Чехов сказал это с горечью и видимым раздражением. Всегда бродящая на лице его добродушная улыбка исчезла в эту минуту.
Впрочем, это продолжалось недолго. Улыбка скоро опять появилась на его лице, и веки глаз добродушно прищурились.
- Вот что! - сказал А.П. - У вас есть ваша книжка?
- Есть!
- Один экземпляр дайте мне: я прочту. А другой, пожалуйста, пошлите на станцию Лопасня{193} Московско-Курской дороги. Я сейчас вам дам адрес.
А.П. сел писать и, подавая мне адрес, объяснил:
- Там, видите ли, у нас больница земская. И библиотека маленькая при ней. Средства у нас маленькие. Библиотеку, собственно, я завел и поддерживаю ее. Так, пожалуйста, пошлите. /194/
Прощаясь, Антон Павлович сказал:
- Вот еще что! Сегодня приехала сюда артистка Медведева. Очень добрая старушка. Она уже давно не играет, начинают ее забывать. Напишите в "Крымском вестнике" маленькую заметку, что "в Ялту приехала заслуженная артистка императорских театров Медведева". Пожалуйста, вам это ничего не стоит, а старушке это польстит. Ей будет приятно убедиться, что ее знают и не забывают.
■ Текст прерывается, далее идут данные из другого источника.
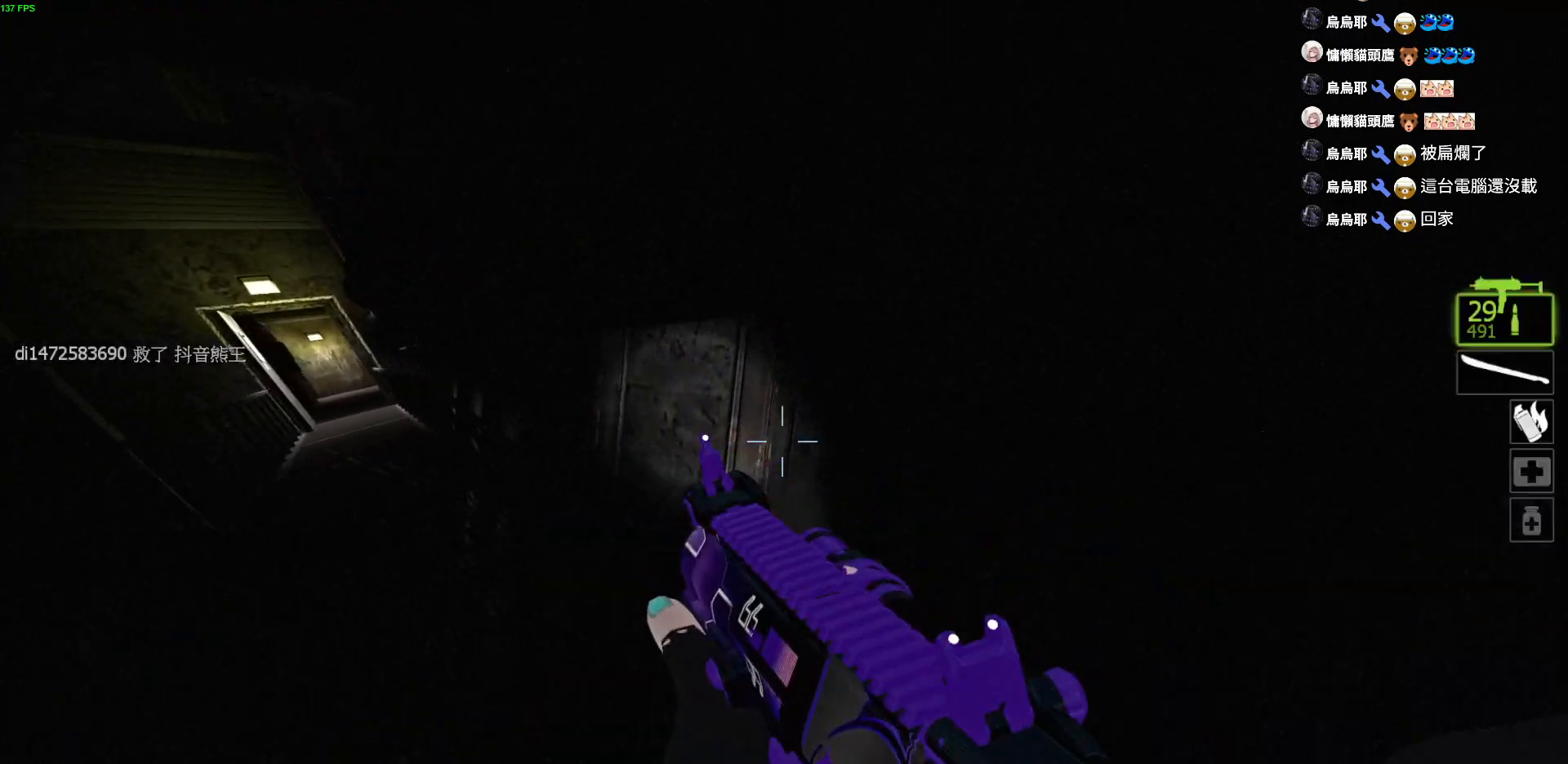
{"keys": ["w"], "events": [[117, "a", "down"], [200, "r", "down"], [300, "r", "up"], [334, "a", "up"], [367, "r", "down"], [450, "r", "up"]]}
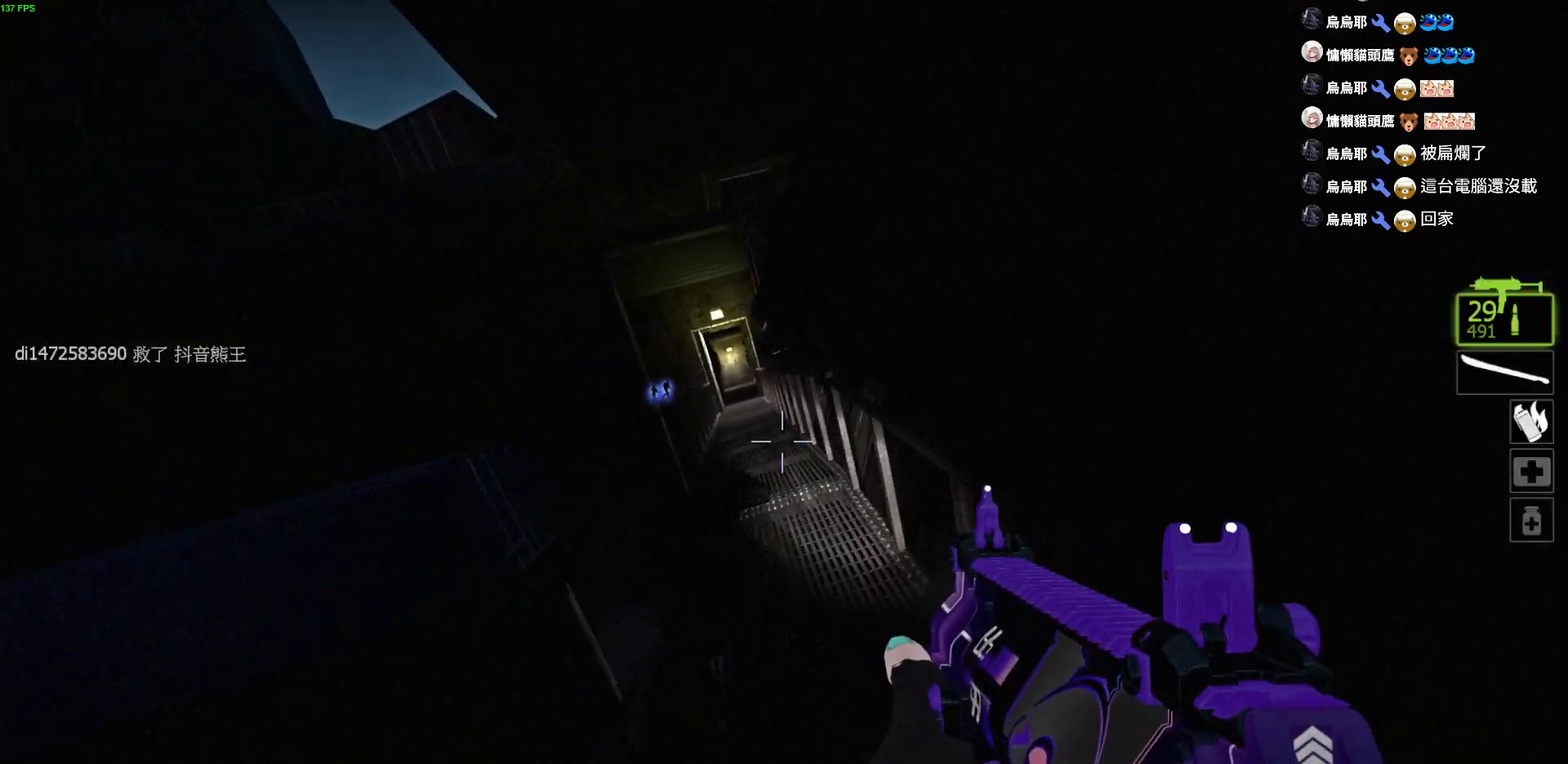
{"keys": ["a", "d"], "events": [[117, "d", "down"], [217, "d", "up"], [250, "a", "down"], [367, "a", "up"], [434, "d", "down"], [467, "w", "up"], [500, "a", "down"]]}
Наверное, старушка Медведева не догадалась, кому она обязана за оказанное ей местной газетой внимание. Она ведь не знала, что А.П.Чехов любит не только свой успех, но и "успех других".
IV
В то время у А.П.Чехова было уже большое литературное имя. С ним искали знакомства, искали случая хотя бы увидеть его. Ялтинские дамы и молодежь специально отправлялись гулять на набережную затем, чтобы видеть, как гуляет Чехов с певцом М., и еще издали, по огромному росту всегдашнего спутника Чехова, узнавали через толпу, в каком месте набережной Антон Павлович находится. Концерт М., устроенный им тогда в зале гостиницы "Россия", привлек такую массу публики, что она едва помещалась в зале. Конечно, такой успех концерта М., певца хотя и очень интересного, обладавшего огромной силы басом - "черноземная сила", как определял голос М. Антон Павлович, - но малоизвестного большой публике, в значительной мере был обязан имени Чехова. Публика знала, что Чехов будет на концерте М., и шла на концерт с уверенностью увидеть, между прочим, и знаменитого Чехова.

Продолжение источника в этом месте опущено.